As employment law has evolved, the risk of potential liability to employers has increased. |
Although franchisees should consult their own employment counsel in establishing and reviewing policies and in dealing with particular claims, the franchisor also should provide general information and guidance. Even simply helping franchisees identify those issues which they need to address can go a long way towards heading off problems.
In fact, many franchisors provide training/seminars on relevant issues as a service to their franchisees. For example, Jackson Hewitt, the nation’s second-largest individual tax preparation company, periodically surveys its franchisees to determine what issues are of most concern to them. It then retains independent employment counsel to provide seminars on those topics at its annual franchisee convention.
The company also follows up with a post-seminar survey to ensure the training is effective and responsive to their concerns. Training on such things as how to properly interview and hire employees, what to watch for in dealing with discipline/discharge issues, and how to conduct investigations of employee complaints are particularly helpful to franchisees.
Employee training and posting requirements also should be addressed by both parties. Federal and many state laws require that employers post information summarizing the applicable employment laws on such issues as harassment/discrimination, wage and hour regulations, whistle-blowing, and workplace safety.
MISSING POSTING
A recent visit to a franchise to interview witnesses with respect to a race discrimination charge revealed that there was not a single required posting on the employee bulletin board.
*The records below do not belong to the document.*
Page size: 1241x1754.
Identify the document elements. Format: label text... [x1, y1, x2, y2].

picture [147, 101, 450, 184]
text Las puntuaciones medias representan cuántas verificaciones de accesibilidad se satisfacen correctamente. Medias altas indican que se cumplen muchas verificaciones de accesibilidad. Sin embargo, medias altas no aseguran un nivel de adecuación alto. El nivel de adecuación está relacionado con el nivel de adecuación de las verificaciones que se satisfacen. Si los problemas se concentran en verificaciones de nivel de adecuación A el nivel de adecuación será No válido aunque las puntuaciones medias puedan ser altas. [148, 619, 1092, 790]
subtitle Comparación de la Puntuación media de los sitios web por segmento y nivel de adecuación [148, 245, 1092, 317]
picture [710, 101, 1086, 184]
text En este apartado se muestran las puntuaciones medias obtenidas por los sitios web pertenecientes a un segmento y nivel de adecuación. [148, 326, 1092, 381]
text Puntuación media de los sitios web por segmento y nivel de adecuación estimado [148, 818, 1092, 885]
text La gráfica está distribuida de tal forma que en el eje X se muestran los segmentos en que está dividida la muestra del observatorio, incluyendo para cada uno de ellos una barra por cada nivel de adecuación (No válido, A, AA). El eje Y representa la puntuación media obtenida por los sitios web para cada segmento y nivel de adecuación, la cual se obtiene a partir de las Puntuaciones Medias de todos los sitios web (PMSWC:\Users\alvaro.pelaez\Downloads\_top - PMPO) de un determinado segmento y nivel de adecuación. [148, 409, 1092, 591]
When questioned, the franchise owner simply said, "(The franchisor) never told me anything about that."
Nor had the lawyer who represented him on the purchase of the franchise. As a result, the franchisee’s simple failure to make the required posting was used against it as evidence of its alleged discriminatory intent.
For their part, franchisees (especially first-time employers) should not rely solely upon the franchisor for information. Nor should they rely solely upon off-the-shelf forms or how-to books in establishing or reviewing their employment practices. Because of variations in state and local laws as well as the constant developments in the law, such materials often contain errors.
A comprehensive Employment Practices Audit is the best way to get a handle on whether the business is complying with applicable employment laws and identifying potential areas for improvement. The audit should review everything from hiring and disciplinary policies and procedures to payroll procedures. All written materials such as job applications, handbooks, and leave/benefit policies also should be reviewed.
To help avoid employment practice claims, franchisees also should make sure that their employees are properly trained. A number of states (including California and Connecticut) require employers of a certain size to provide anti-harassment and other training to all employees.
Some franchisors provide training on relevant issues as a service to their franchisees. |
Even where such training is not required by law, it can provide a limited defense in the event of a discrimination or harassment lawsuit. As a result, even where the franchise agreement is silent on the issue, franchisees should determine whether training is required.
Since even the best efforts and policies cannot guarantee that a lawsuit will not be filed, the franchisee should consider further protection. The cost of defending even a straightforward discrimination case can mean the difference between having a profitable year or not.